Tres registros de Wainrot
La irresistible pulsación de “Escualo”, número principal de la celebrada suite Estaciones porteñas, que Wainrot compuso en 1997, desafía a responder con danza a un ritmo irregular, milongueado, de endiablada intensidad que, en la ejecución de Brenda Arana y Rodrigo Etelechea, despunta destellos neoclásicos frecuentativos en el código del coreógrafo, cuyas exigencias sortean con versatilidad los bailarines.
Libertango, la página piazzolliana más difundida en el mundo, da título y sirve de introducción a una suite que Wainrot armó con cinco temas en un desarrollo que, con irrenunciable intensidad, ejecutan tres parejas; el segundo de estos temas, “Meditango”, es un trío (un bloque sagazmente concebido), en el que Andrés Ortiz y Emiliano Pi Álvarez –por un momento, en cuclillas, ambos- flanquean a Eva Prediger, versátil abarcadora del espacio y expresiva hasta cuando se minimiza, en el piso, para recoger el sombrero.
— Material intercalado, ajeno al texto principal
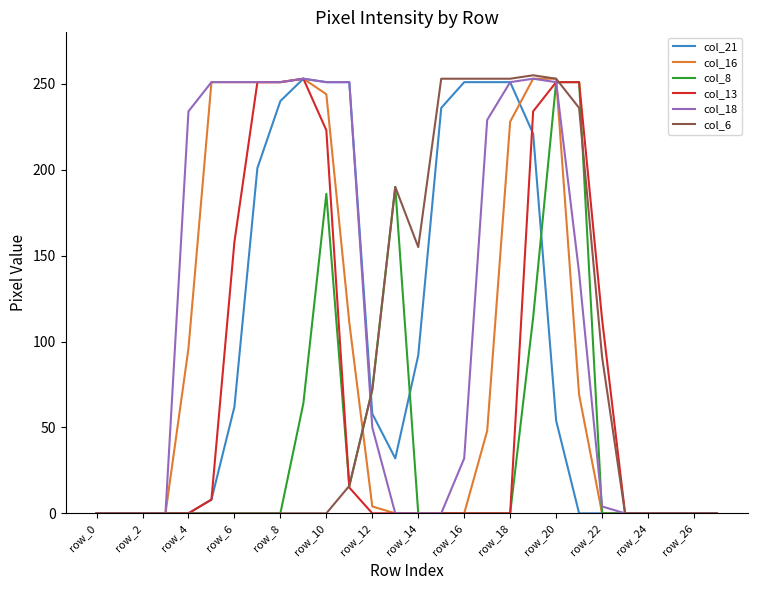

What is the maximum value shown in the chart?

255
Con su concepción del dominio espacial y en el diseño de roles, Wainrot se gana un lugar en el actualizado cielo del feminismo: que los conjuntos de mujeres y el trazado coreográfico que se les dedica luzcan más exultantes que los masculinos ¡en los dominios del tango!, es mucho decir. “Meditango” lo refirma con la luminosa irrupción de Sol Rourich, un solo deslumbrante que se convierte en cuarteto. Los varones tendrán un desquite con otro cuarteto y –sobre todo- con el dúo de Alejo Herrera y Damián Saban (”Amelitango”), como en los arcaicos orígenes de baile en la vereda, antes de que aparecieran las percantas y el salón.
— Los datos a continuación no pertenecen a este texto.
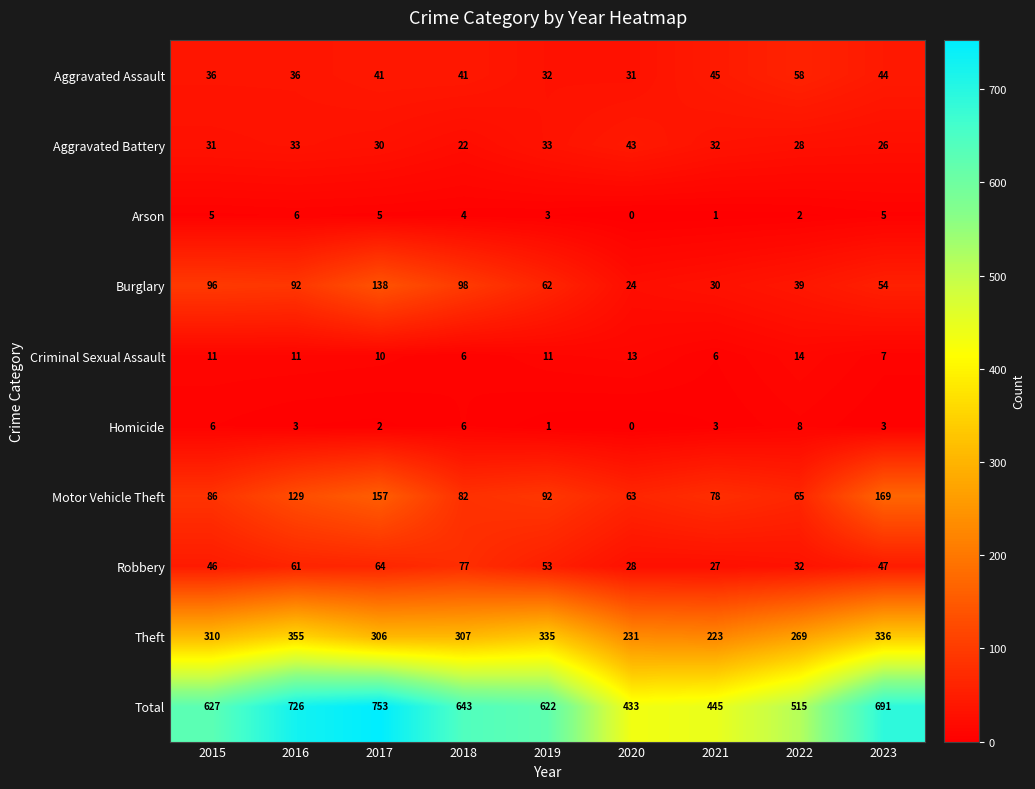

At which category does the chart reach its minimum across all series?

2020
Las Cuatro estaciones de Buenos Aires, centralmente coral, sella lo que ya se conoce pero que, después del prolongado silencio de salas cerradas, renace en modo Fénix: por un lado, una concepción de trazados neoclásicos para diversidad de grupos, no tanguera en sentido literal, tan del gusto de Wainrot. Por otro, la calidad homogénea de una compañía que, bajo la égida de Chinetti, nunca mezquina rigor ni entusiasmo.
Las limitaciones por sucesivas cuarentenas (protocolo) condicionaron la conformación de los repartos: únicamente convivientes en la vida real –como Daniela López y Rubén Rodríguez, por ejemplo, en la obra del cierre- pueden fundir sus cuerpos en escena. El código, en fin, condicionó el discurso coreográfico. Hay gente que vuelve a bailar en el escenario y hay quién aplauda en la sala: la civilización que conocimos está viva.